Task = Reproduce every line of the records below word for word, leaving out the pictures.

──────── Data extract ────────

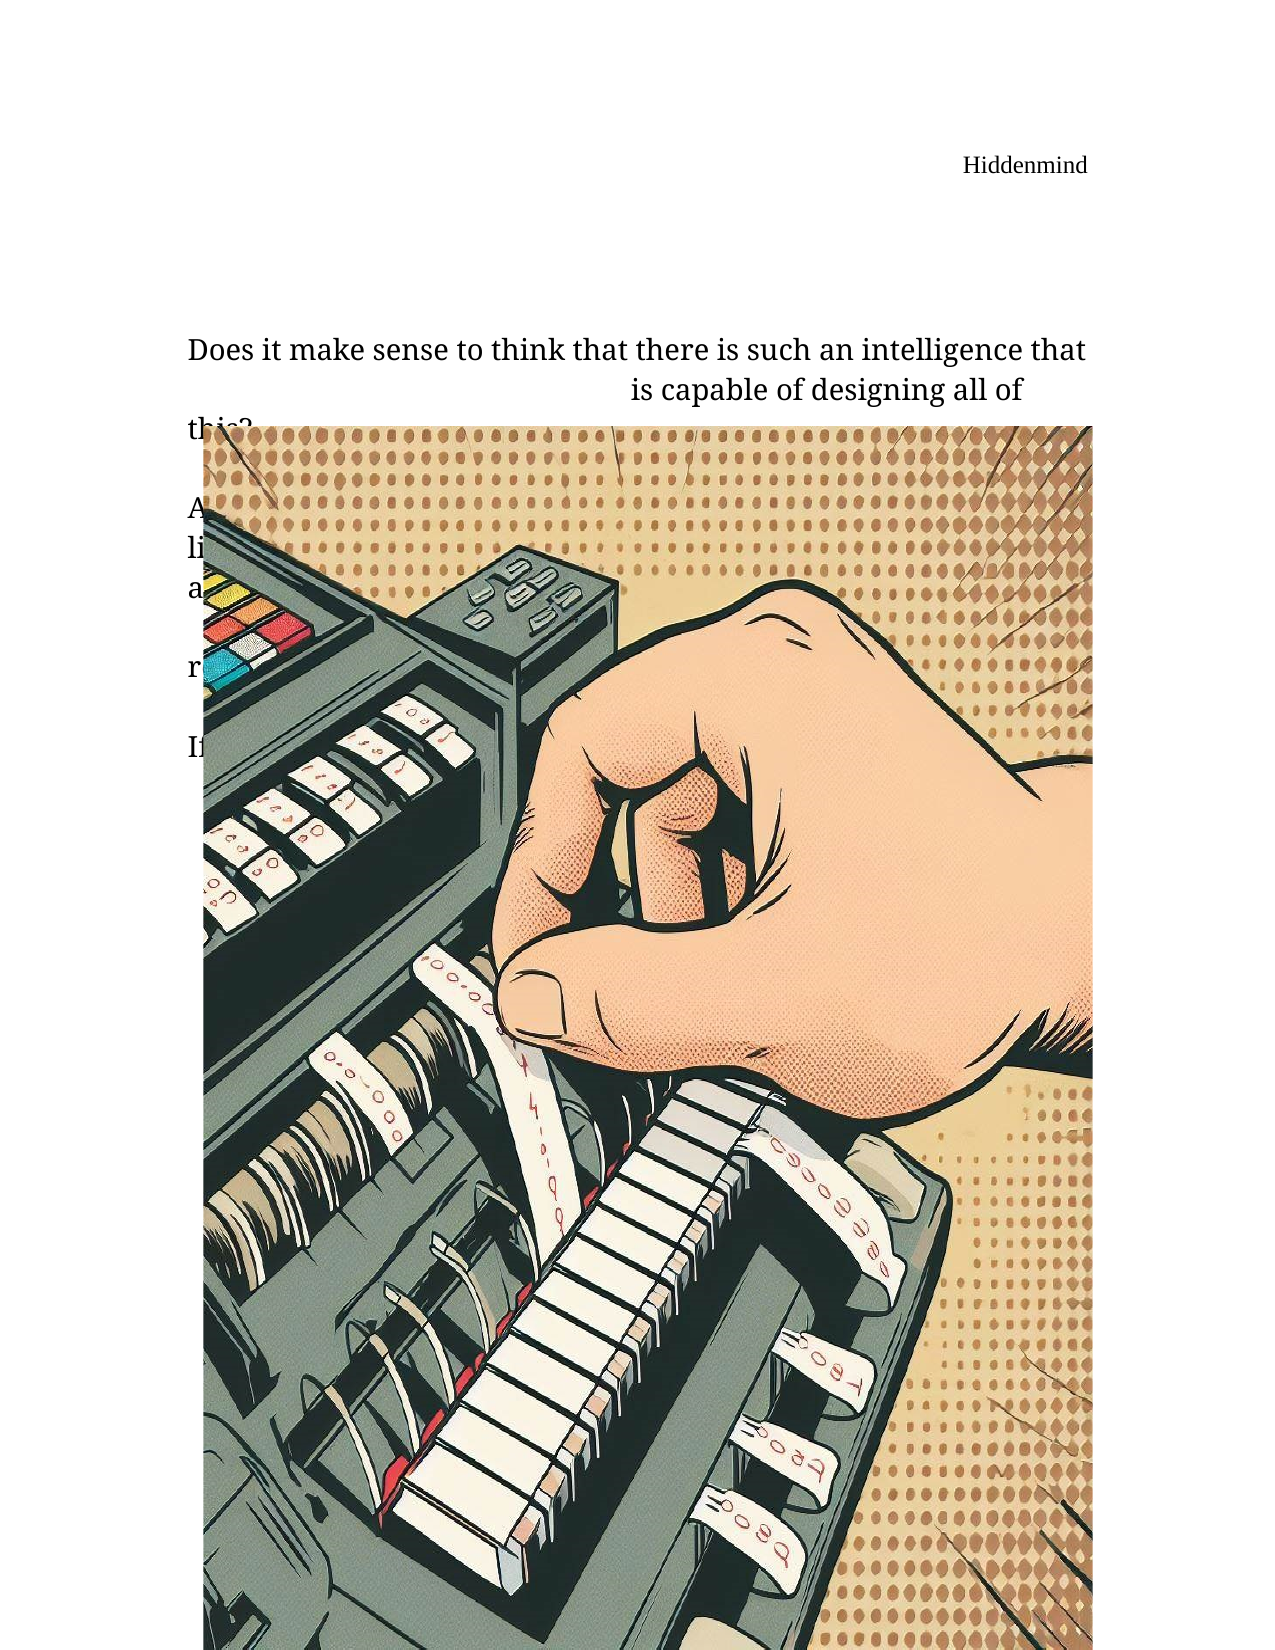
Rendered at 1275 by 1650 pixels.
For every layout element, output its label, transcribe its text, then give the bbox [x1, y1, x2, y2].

text Does it make sense to think that there is such an intelligence that [187, 329, 1087, 369]
text is capable of designing all of this? [187, 369, 1087, 448]
picture [203, 426, 1093, 1650]
text and has placed me here, on Earth, for a specific reason. [187, 607, 203, 686]
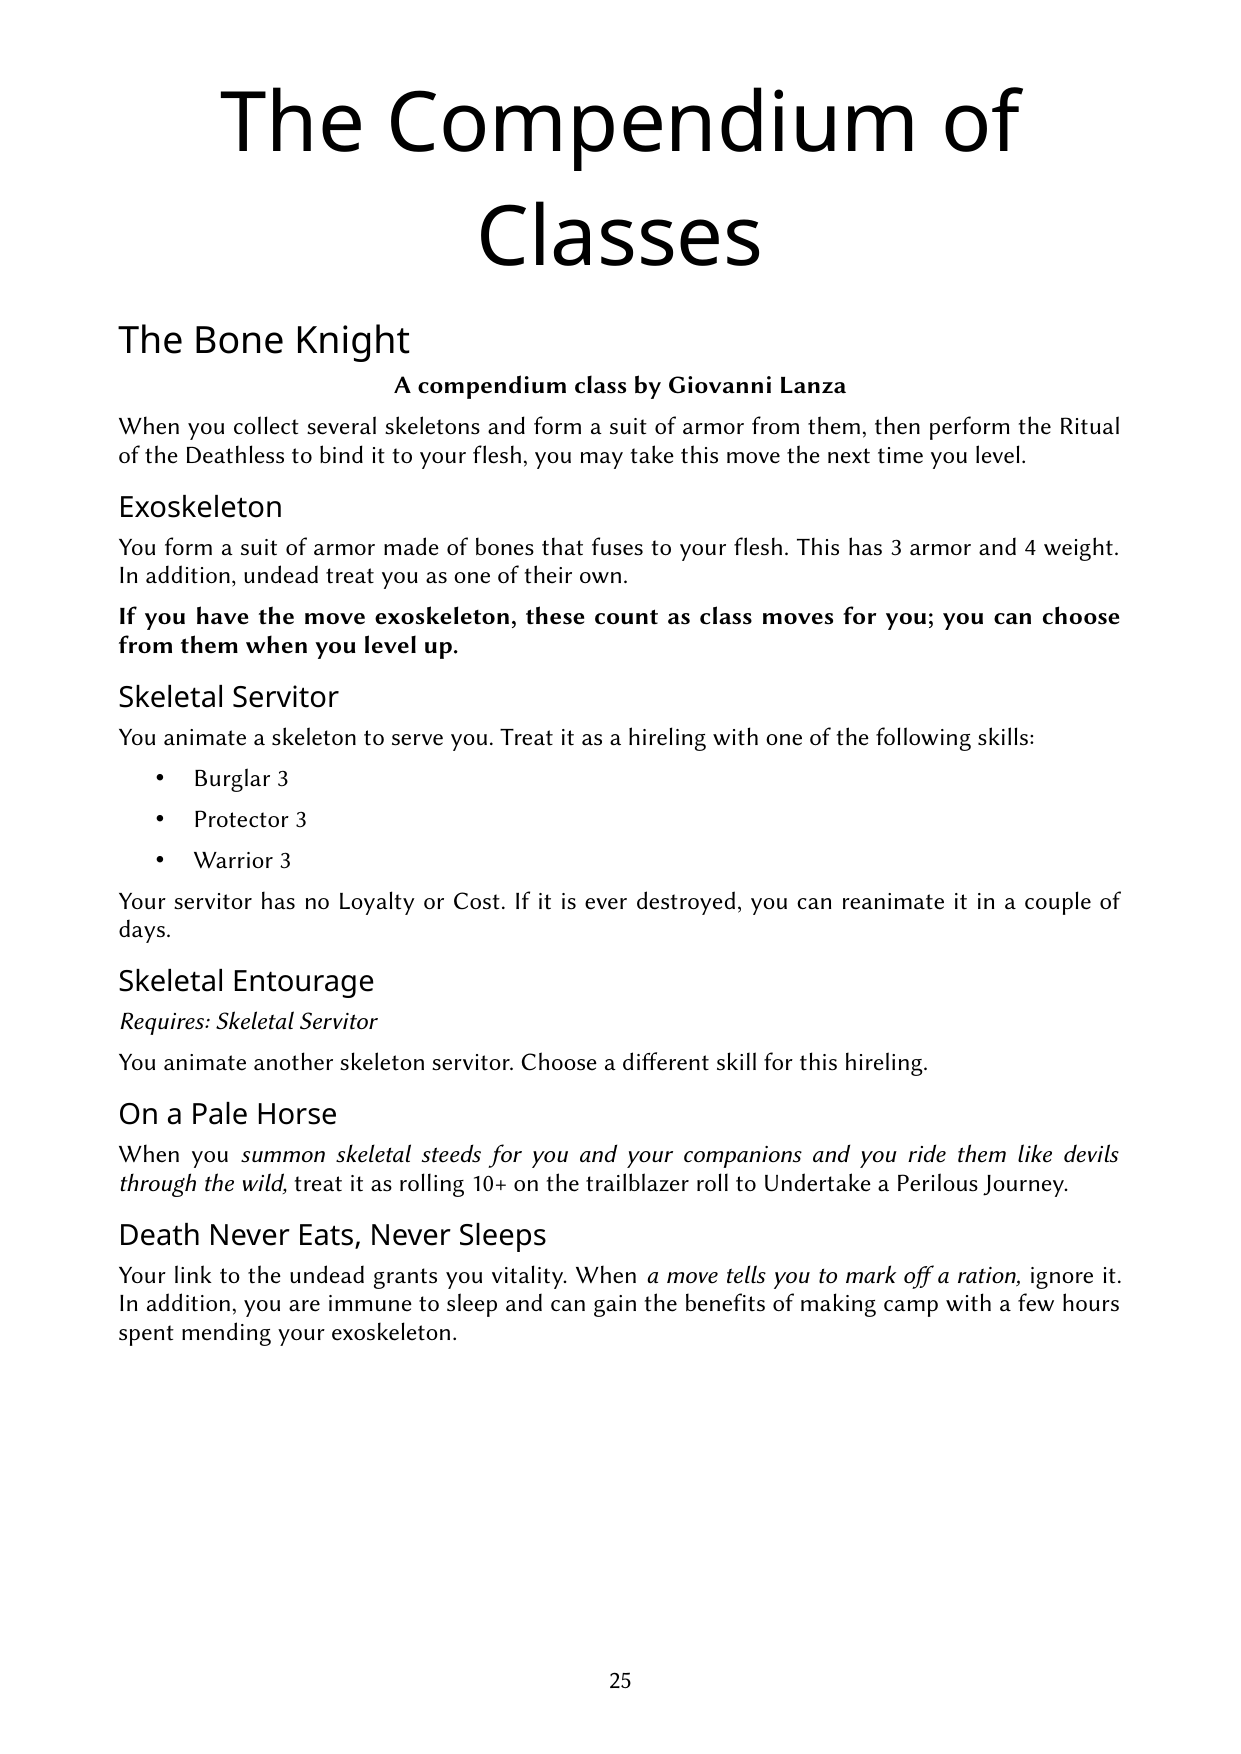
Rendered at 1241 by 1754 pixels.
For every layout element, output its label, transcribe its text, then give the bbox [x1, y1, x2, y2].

text Your servitor has no Loyalty or Cost. If it is ever destroyed, you can reanimate it in a couple of days. [118, 887, 1122, 944]
subtitle On a Pale Horse [118, 1093, 1122, 1133]
subtitle Skeletal Servitor [118, 676, 1122, 716]
list Warrior 3 [156, 846, 1122, 874]
text When you summon skeletal steeds for you and your companions and you ride them like devils through the wild, treat it as rolling 10+ on the trailblazer roll to Undertake a Perilous Journey. [118, 1140, 1122, 1197]
text When you collect several skeletons and form a suit of armor from them, then perform the Ritual of the Deathless to bind it to your flesh, you may take this move the next time you level. [118, 412, 1122, 469]
text You animate another skeleton servitor. Choose a different skill for this hireling. [118, 1048, 1122, 1077]
subtitle The Bone Knight [118, 313, 1122, 364]
subtitle The Compendium of Classes [118, 63, 1122, 290]
text If you have the move exoskeleton, these count as class moves for you; you can choose from them when you level up. [118, 602, 1122, 659]
list Protector 3 [156, 805, 1122, 833]
subtitle Death Never Eats, Never Sleeps [118, 1214, 1122, 1254]
text You form a suit of armor made of bones that fuses to your flesh. This has 3 armor and 4 weight. In addition, undead treat you as one of their own. [118, 533, 1122, 590]
subtitle Skeletal Entourage [118, 961, 1122, 1000]
list Burglar 3 [156, 764, 1122, 792]
subtitle Exoskeleton [118, 486, 1122, 526]
text A compendium class by Giovanni Lanza [118, 371, 1122, 400]
text You animate a skeleton to serve you. Treat it as a hireling with one of the following skills: [118, 723, 1122, 751]
text Requires: Skeletal Servitor [118, 1007, 1122, 1036]
text Your link to the undead grants you vitality. When a move tells you to mark off a ration, ignore it. In addition, you are immune to sleep and can gain the benefits of making camp with a few hours spent mending your exoskeleton. [118, 1261, 1122, 1346]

────────

Reply =
Rendered at 1275 by 1650 pixels.
For every layout element, output its label, transcribe its text, then give the bbox [x1, y1, x2, y2].

text Does it make sense to think that there is such an intelligence that [187, 329, 1087, 369]
text is capable of designing all of this? [187, 369, 1087, 448]
picture [203, 426, 1093, 1650]
text and has placed me here, on Earth, for a specific reason. [187, 607, 203, 686]
Rendered at 1241 by 1754 pixels.
For every layout element, output its label, transcribe its text, then give the bbox [x1, y1, x2, y2].

text Your servitor has no Loyalty or Cost. If it is ever destroyed, you can reanimate it in a couple of days. [118, 887, 1122, 944]
subtitle On a Pale Horse [118, 1093, 1122, 1133]
subtitle Skeletal Servitor [118, 676, 1122, 716]
list Warrior 3 [156, 846, 1122, 874]
text When you summon skeletal steeds for you and your companions and you ride them like devils through the wild, treat it as rolling 10+ on the trailblazer roll to Undertake a Perilous Journey. [118, 1140, 1122, 1197]
text When you collect several skeletons and form a suit of armor from them, then perform the Ritual of the Deathless to bind it to your flesh, you may take this move the next time you level. [118, 412, 1122, 469]
text You animate another skeleton servitor. Choose a different skill for this hireling. [118, 1048, 1122, 1077]
subtitle The Bone Knight [118, 313, 1122, 364]
subtitle The Compendium of Classes [118, 63, 1122, 290]
text If you have the move exoskeleton, these count as class moves for you; you can choose from them when you level up. [118, 602, 1122, 659]
list Protector 3 [156, 805, 1122, 833]
subtitle Death Never Eats, Never Sleeps [118, 1214, 1122, 1254]
text You form a suit of armor made of bones that fuses to your flesh. This has 3 armor and 4 weight. In addition, undead treat you as one of their own. [118, 533, 1122, 590]
subtitle Skeletal Entourage [118, 961, 1122, 1000]
list Burglar 3 [156, 764, 1122, 792]
subtitle Exoskeleton [118, 486, 1122, 526]
text A compendium class by Giovanni Lanza [118, 371, 1122, 400]
text You animate a skeleton to serve you. Treat it as a hireling with one of the following skills: [118, 723, 1122, 751]
text Requires: Skeletal Servitor [118, 1007, 1122, 1036]
text Your link to the undead grants you vitality. When a move tells you to mark off a ration, ignore it. In addition, you are immune to sleep and can gain the benefits of making camp with a few hours spent mending your exoskeleton. [118, 1261, 1122, 1346]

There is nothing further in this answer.